The way I'm doing it now is like this:
- go to the index page of the website
- get all the categories from there (A-Z 0-9)
- access each of the above category and recursively go through all the subcategories from there until I reach the products page
- when I reach the products page, check if the product has more SKUs. If it has, get the links. Otherwise, that's the only SKU.
Now, the below code works but it just doesn't get all the products and I don't see any reasons for why it'd skip some.

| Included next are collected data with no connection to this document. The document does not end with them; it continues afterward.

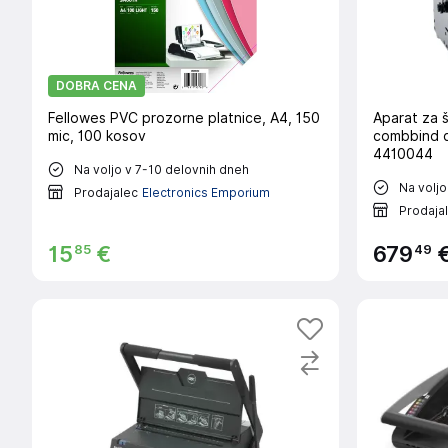
DOBRA CENA
Fellowes PVC prozorne platnice, A4, 150
Aparat za 
mic, 100 kosov
combbind c
4410044
Na voljo v 7-10 delovnih dneh
Na voljo
Prodajalec
Electronics Emporium
Prodaja
85
49
15
€
679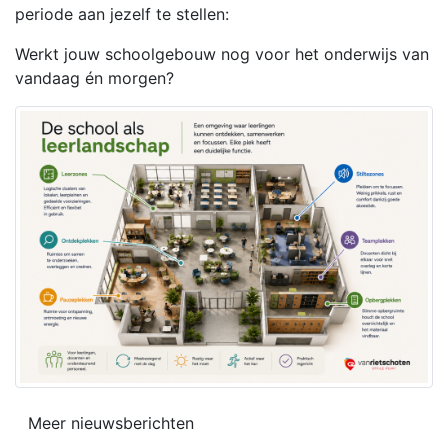
periode aan jezelf te stellen:
Werkt jouw schoolgebouw nog voor het onderwijs van
vandaag én morgen?
Meer nieuwsberichten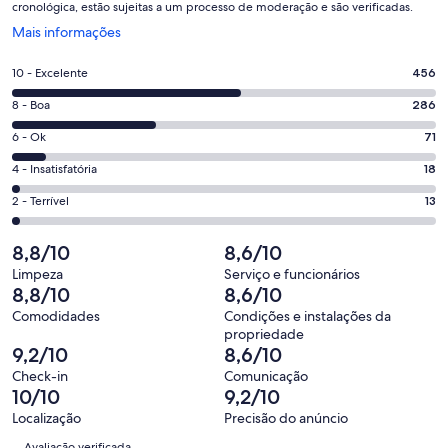
cronológica, estão sujeitas a um processo de moderação e são verificadas.
Abre
Mais informações
em
uma
Nota
10 - Excelente
456
nova
10
janela
Nota
8 - Boa
286
-
8
Excelente.
Nota
6 - Ok
71
-
456
6
Boa.
Nota
4 - Insatisfatória
18
de
-
286
4
844
Ok.
Nota
2 - Terrível
13
de
-
avaliações
71
2
844
Insatisfatória.
de
-
8,8/10
8,6/10
avaliações
18
844
Terrível.
de
Limpeza
Serviço e funcionários
avaliações
13
8,8/10
8,6/10
844
de
avaliações
Comodidades
Condições e instalações da
844
propriedade
avaliações
9,2/10
8,6/10
Check-in
Comunicação
10/10
9,2/10
Localização
Precisão do anúncio
Avaliações
Avaliação verificada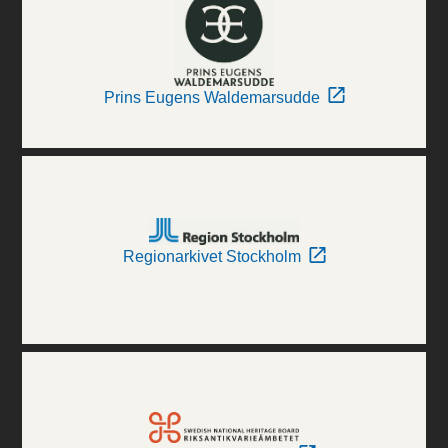
Prins Eugens Waldemarsudde
Regionarkivet Stockholm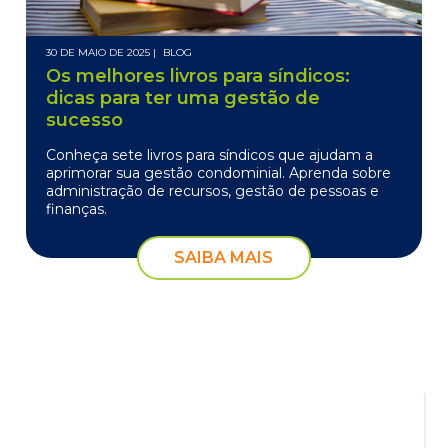
30 DE MAIO DE 2025 |
BLOG
Os melhores livros para síndicos:
dicas para ter uma gestão de
sucesso
Conheça sete livros para síndicos que ajudam a
aprimorar sua gestão condominial. Aprenda sobre
administração de recursos, gestão de pessoas e
finanças.
SAIBA MAIS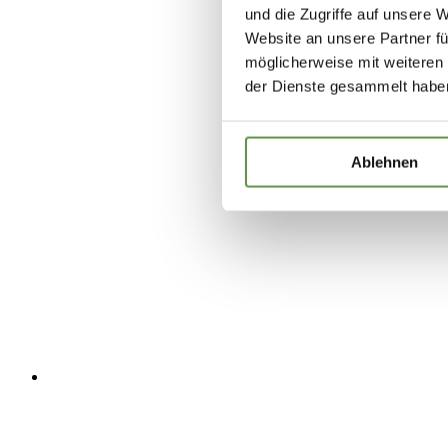
und die Zugriffe auf unsere 
Website an unsere Partner fü
möglicherweise mit weiteren
der Dienste gesammelt habe
Ablehnen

Maybe the way I approached everything is wrong.
from lxml import html
from random import randint
from string import ascii_uppercase
from time import sleep
from requests import Session
INDEX_PAGE = 'https://www.richelieu.com/us/en/index'
session_ = Session()
def retry(link):
wait = randint(0, 10)
try:
return session_.get(link).text
except Exception as e:
print('Retrying product page in {} seconds because: {}'.format(wait, e))
sleep(wait)
return retry(link)
def get_category_sections():
au = list(ascii_uppercase)
au.remove('Q')
au.remove('Y')
au.append('0-9')
return au
def get_categories():
html_ = retry(INDEX_PAGE)
page = html.fromstring(html_)
sections = get_category_sections()
for section in sections:
for link in page.xpath("//div[@id='index-{}']//li/a/@href".format(section)):
yield '{}?imgMode=m&sort=&nbPerPage=200'.format(link)
def dig_up_products(url):
html_ = retry(url)
page = html.fromstring(html_)
for link in page.xpath(
'//h2[contains(., "CATEGORIES")]/following-sibling::*[@id="carouselSegment2b"]//li//a/@href'
):
yield from dig_up_products(link)
for link in page.xpath('//ul[@id="prodResult"]/li//div[@class="imgWrapper"]/a/@href'):
yield link
for link in page.xpath('//*[@id="ts_resultList"]/div/nav/ul/li[last()]/a/@href'):
if link != '#':
yield from dig_up_products(link)
def check_if_more_products(tree):
more_prods = [
all_prod
for all_prod in tree.xpath("//div[@id='pm2_prodTableForm']//tbody/tr/td[1]//a/@href")
]
if not more_prods:
return False
return more_prods
def main():
for category_link in get_categories():
for product_link in dig_up_products(category_link):
product_page = retry(product_link)
product_tree = html.fromstring(product_page)
more_products = check_if_more_products(product_tree)
if not more_products:
print(product_link)
else:
for sku_product_link in more_products:
print(sku_product_link)
if __name__ == '__main__':
main()
Now, the question might be too generic but I wonder if there's a rule of thumb to follow when someone wants to get all the data (products, in this case) from a website. Could someone please walk me through the whole process of discovering what's the best way to approach a scenario like this?